= Quoted passage =
Proof: Let $g_t$ and $V_t$ be as described under (a). Chose $\mathbf{x} \in \mathbb{R}^{2m}$. Define $A: (-\epsilon,\epsilon)\to \mbox{SP}(m,\mathbb{R})$ by
$$A(t)=g_t'(x).$$
and $Y: (-\epsilon,\epsilon)\to\mathbb{R}^{2m\times 2m}$ by
$$Y(t)=V'(g_t(x)).$$
Then for all $\mathbf{u}\in \mathbb{R}^n$
\begin{align*}Y(t)A(t)\mathbf{u} &=V_t'(g_t(x))g_t'(x)\mathbf{u} \\\\&=\frac{\partial}{\partial s}{\large|_{s=0}}\,\,V_t(g_t(\mathbf{x}+s\mathbf{u})) \\\\ &=\frac{\partial}{\partial s}{\large|_{s=0}}\,\,\frac{\partial}{\partial t}{\large|_{\tau=t}}\,\,g_\tau(\mathbf{x}+s\mathbf{u})\\\\ &=\frac{\partial}{\partial t}{\large|_{\tau=t}}\,\,\frac{\partial}{\partial s}{\large|_{s=0}}\,\,g_\tau(\mathbf{x}+s\mathbf{u}) \\\\&=\frac{\partial}{\partial t}{\large|_{\tau=t}}\,\,g_\tau'(\mathbf{x})\mathbf{u}\\\\&=\dot{A}(t)\mathbf{u}.\end{align*}
Our present claim (a) now follows from part (a) of Theorem 1. For (b) note that the existence and uniqueness of a smooth family of diffeomorphisms $g_t$ is a consequence of the Picard-Lindelöf theorem for ordinary differential equations. We have only to show that all $g_t$ are symplectic. This in turn follows from the same calculation as above and part (a) of Theorem 1.

= Source data =
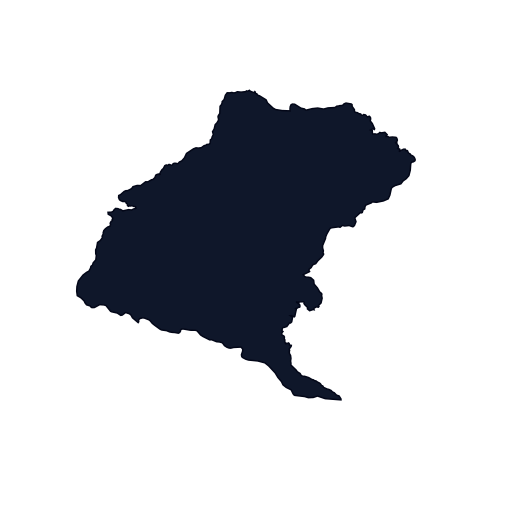 Montufar, Carchi, Ecuador, rotated 71°
{"feature_id": "8360857B57734122630891", "entity_name": "Montufar", "entity_type": "district", "adm_level": 2, "iso_a3": "ECU", "parent_name": "Ecuador", "parent_adm1": "Carchi", "projection": "orthographic", "projection_center": [-77.805, 0.568], "detail": "fine", "context": "isolated", "style": "filled", "palette": "ink", "viewbox_px": 512, "rotation_deg": 71, "n_neighbors": 0, "source": "geoboundaries", "source_scale": "gbopen_adm2", "svg_char_len": 6108}
<svg xmlns="http://www.w3.org/2000/svg" viewBox="0 0 512 512"><g transform="rotate(71 256 256)"><path d="M235.3,437.9L238.3,435.3L240.1,434.3L242.6,433.1L244.7,432.9L247.0,432.1L249.2,429.1L250.6,428.6L251.4,427.9L252.1,425.6L251.1,419.6L252.7,415.8L253.9,414.0L260.9,411.5L261.7,410.7L264.8,405.7L268.1,403.2L268.3,401.7L267.0,397.7L269.4,394.5L271.2,393.4L274.2,392.9L280.6,389.1L280.0,388.3L278.2,387.8L277.4,386.4L277.5,383.7L278.2,381.9L281.5,378.0L282.9,377.1L285.9,376.0L288.3,374.5L293.9,370.6L295.2,369.3L297.5,364.8L299.7,362.3L300.9,360.1L301.9,357.7L303.7,354.5L303.5,353.2L302.6,352.0L301.5,351.5L300.9,350.1L301.4,348.4L304.8,342.2L306.5,337.5L307.5,336.1L312.6,334.1L314.8,332.4L320.2,327.1L320.7,325.2L324.2,321.2L325.3,318.7L326.8,316.4L327.8,315.8L330.5,315.0L332.8,313.2L334.2,311.5L334.9,309.9L335.2,306.9L337.2,299.9L339.2,299.0L340.4,299.0L342.0,299.9L344.6,301.9L346.3,302.2L347.4,301.9L350.2,299.3L351.9,297.0L355.8,288.5L359.9,282.4L364.0,279.8L372.8,275.9L378.0,274.8L383.1,272.8L386.6,272.4L390.1,270.2L394.0,266.3L398.3,265.8L399.6,265.4L400.4,264.7L404.7,255.8L407.0,252.6L408.4,247.9L408.4,243.5L413.4,237.0L419.7,222.5L418.9,222.2L415.4,223.0L413.7,225.2L410.8,226.5L409.4,228.0L407.6,228.8L405.9,230.5L405.0,232.0L402.2,234.9L400.6,235.2L399.8,236.2L397.8,236.7L396.8,237.3L395.2,238.9L393.6,240.0L393.0,241.2L391.8,242.0L391.0,243.3L388.1,245.8L385.5,249.3L385.0,250.8L383.8,252.1L381.4,252.6L378.8,254.7L377.1,255.1L371.2,258.1L370.0,258.5L368.9,257.9L366.6,257.5L364.2,256.3L361.3,255.7L359.3,256.1L357.5,255.8L356.3,255.0L354.8,254.9L353.0,252.3L352.0,251.7L350.9,253.5L349.8,253.1L348.8,253.5L348.8,255.3L348.4,255.6L348.7,256.4L348.4,256.6L345.9,256.6L344.8,256.0L343.7,256.3L341.8,255.5L340.7,255.7L339.1,257.2L337.1,256.7L336.2,255.1L335.0,255.8L332.9,254.6L332.4,253.3L332.8,252.0L332.5,250.7L332.8,250.0L330.1,246.0L330.6,245.2L329.9,243.7L325.7,241.3L323.7,242.9L324.0,241.4L326.0,239.7L325.7,239.0L318.8,234.8L318.6,235.0L318.7,233.5L318.2,232.6L318.6,231.4L318.0,230.9L316.6,230.5L315.4,231.2L314.4,230.7L314.4,231.9L313.8,232.0L313.1,232.7L312.7,232.6L314.7,226.0L315.6,225.5L316.5,226.1L317.8,225.8L321.7,223.9L322.7,224.6L325.2,223.1L325.2,219.4L325.7,218.6L324.7,218.6L324.3,218.2L323.7,215.5L324.7,213.7L324.2,212.9L323.1,213.0L321.6,209.8L317.4,207.2L315.0,206.9L313.4,206.1L312.0,206.6L310.7,207.5L306.3,208.3L301.5,210.2L297.7,209.4L294.3,211.3L293.2,213.2L292.3,215.5L291.3,216.7L289.0,217.4L288.2,210.5L288.0,210.3L287.0,210.8L285.7,209.9L284.9,207.6L283.3,205.8L282.7,204.6L282.7,202.1L280.6,199.0L278.4,194.2L276.6,191.7L276.1,191.4L275.0,191.7L273.0,190.6L270.1,190.4L267.8,189.6L262.1,184.6L260.6,183.9L258.1,181.7L254.5,177.6L253.9,176.6L254.0,175.0L255.3,168.6L256.2,167.1L255.2,164.4L256.5,162.4L257.5,158.0L259.8,155.1L259.9,154.5L259.2,153.0L256.1,150.3L252.0,150.2L249.0,143.4L249.6,142.0L249.4,141.3L247.2,139.8L246.9,137.9L244.8,136.9L243.6,135.4L243.3,129.5L242.7,128.4L244.5,124.5L245.4,117.6L245.0,112.4L242.0,109.6L236.1,106.0L235.3,104.6L234.7,101.6L234.9,95.5L232.9,92.5L231.8,88.8L229.8,85.3L225.1,82.2L218.8,79.5L218.0,78.2L218.2,76.7L217.8,74.9L217.0,74.2L215.7,74.1L214.1,74.3L212.4,75.2L211.0,76.7L209.7,77.0L208.3,78.3L205.8,78.5L205.2,79.1L205.4,79.8L205.0,80.1L203.5,80.2L203.0,82.0L203.4,83.4L203.1,84.4L203.9,85.9L203.7,86.3L201.6,85.4L200.5,87.0L199.4,85.8L197.9,85.6L196.3,86.3L195.0,86.0L194.7,87.1L194.3,87.2L193.4,85.3L192.4,84.6L190.5,84.5L189.4,85.0L187.9,88.3L187.1,91.6L185.8,92.5L185.3,94.3L184.9,94.2L183.9,92.5L181.0,93.9L180.4,97.4L179.5,98.7L180.3,100.4L180.1,102.7L179.3,103.6L178.8,105.8L177.1,105.8L175.3,105.2L174.2,106.6L173.8,104.0L174.9,102.9L174.3,102.4L168.6,102.9L165.5,104.0L163.8,103.0L162.6,102.7L161.3,103.0L160.7,103.4L160.8,105.5L158.3,106.5L157.3,108.1L157.8,109.0L157.2,110.5L155.8,110.8L154.8,112.5L153.5,113.4L152.4,115.5L150.9,115.7L149.6,115.3L145.9,116.4L144.1,115.9L143.3,116.4L140.7,121.1L140.8,123.2L141.8,125.2L141.0,128.3L141.1,129.8L140.6,130.5L141.3,133.0L139.4,139.8L139.1,144.2L136.2,149.5L135.0,154.7L134.4,161.0L133.8,161.8L132.8,162.2L130.8,165.4L125.1,170.0L124.2,172.1L124.4,173.6L125.9,175.0L127.8,175.9L129.9,176.5L127.0,184.0L123.9,189.8L121.7,191.7L115.0,195.3L111.7,195.6L105.8,200.4L104.3,202.2L102.9,202.4L101.9,203.8L100.9,203.3L100.2,203.6L100.8,204.4L100.3,205.5L98.3,207.8L97.2,208.3L97.5,210.1L96.8,211.2L97.2,212.4L96.2,216.8L94.6,220.2L94.9,222.7L94.2,224.8L93.5,225.5L93.2,227.7L92.3,230.1L94.0,232.6L97.7,235.2L99.0,237.7L100.4,238.3L101.8,239.6L102.7,241.2L109.4,243.8L111.0,245.9L112.0,246.6L114.5,246.9L115.6,247.5L117.4,249.6L118.5,251.8L122.3,254.2L124.3,256.6L127.3,256.8L129.0,258.6L130.8,259.8L131.4,261.4L133.9,262.4L134.8,263.1L135.0,264.3L134.5,266.2L134.9,267.0L134.8,269.2L135.8,272.4L135.2,275.4L134.2,277.5L134.3,280.2L136.4,288.3L139.9,291.7L141.9,295.2L142.2,297.9L143.2,299.4L143.1,300.2L142.1,301.9L141.7,303.2L141.8,304.4L142.6,305.1L142.8,306.2L141.1,308.4L141.5,310.2L140.7,311.2L140.9,312.8L143.1,315.1L143.8,316.8L145.7,319.2L146.5,319.6L146.8,320.2L147.6,320.2L147.5,321.1L146.7,321.6L146.7,323.8L147.1,324.6L148.9,326.0L150.1,328.5L149.9,330.1L150.7,334.0L149.9,336.3L151.9,342.1L150.6,345.4L150.4,349.8L151.2,350.7L152.0,352.7L152.4,356.3L151.9,357.6L152.0,359.5L153.9,364.2L154.1,366.1L156.0,366.9L158.2,366.8L159.3,366.2L161.1,364.3L161.7,362.4L162.6,361.5L163.8,361.5L164.9,360.7L166.5,361.1L167.5,360.4L167.5,359.9L166.9,359.4L167.8,358.6L168.1,356.8L169.3,355.5L170.2,353.8L171.8,354.0L171.7,356.5L172.0,358.7L170.7,361.3L170.0,367.2L167.8,369.0L167.5,369.9L166.3,371.1L165.3,373.3L166.4,375.6L167.2,376.2L167.5,378.4L166.5,381.7L168.4,382.1L170.7,380.0L172.8,379.2L174.1,379.3L174.6,380.1L175.8,380.3L176.1,381.7L177.5,383.2L178.9,383.3L180.3,384.4L180.3,386.7L181.2,389.5L182.4,391.6L184.2,392.9L185.4,393.2L187.2,395.1L187.9,395.0L188.9,395.6L190.7,398.2L191.6,401.4L196.5,404.1L198.0,405.6L201.7,406.8L203.5,406.8L207.5,408.7L209.4,412.1L211.4,413.6L212.0,415.4L213.7,416.5L215.9,418.9L216.3,421.5L217.7,425.7L221.8,432.1L226.5,435.2L230.9,437.0L235.3,437.9Z" fill="#0f172a" stroke="#020617" stroke-width="1.5"/></g></svg>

= To be done =
a. Using the proof above, answer the following:
(i) Into which set does the map $A$ send the interval $(-\epsilon,\epsilon)$?
(ii) Which theorem guarantees the existence and uniqueness of the smooth family of diffeomorphisms $g_t$ in part (b)?
(iii) From which result does claim (a) follow?
b. Write the passage that comes after the final sentence of the proof on symplectic diffeomorphisms.
The data above is not required for any of the work here.

= Written answers =
a.
(i) $\mbox{SP}(m,\mathbb{R})$.
(ii) The Picard-Lindelöf theorem for ordinary differential equations.
(iii) Part (a) of Theorem 1.

b.
$\blacksquare$
Let us now come back to Newton’s equations of motion from the beginning of this post.
Theorem 3: Let $U:\mathbb{R}^m \to \mathbb{R}$ be a smooth function and $M$ an invertible symmetric $m\times m$ – matrix. Then the vector field $V:\mathbb{R}^{2m}\to \mathbb{R}^{2m}$ defines as
$$V\left(\begin{array}{c}\mathbf{p} \\ \mathbf{q}\end{array}\right)=\left(\begin{array}{c}-\mbox{grad}_{\mathbf{q}}\,U \\ M^{-1}\,\mathbf{p}\end{array}\right)$$
is infinitesimally symplectic.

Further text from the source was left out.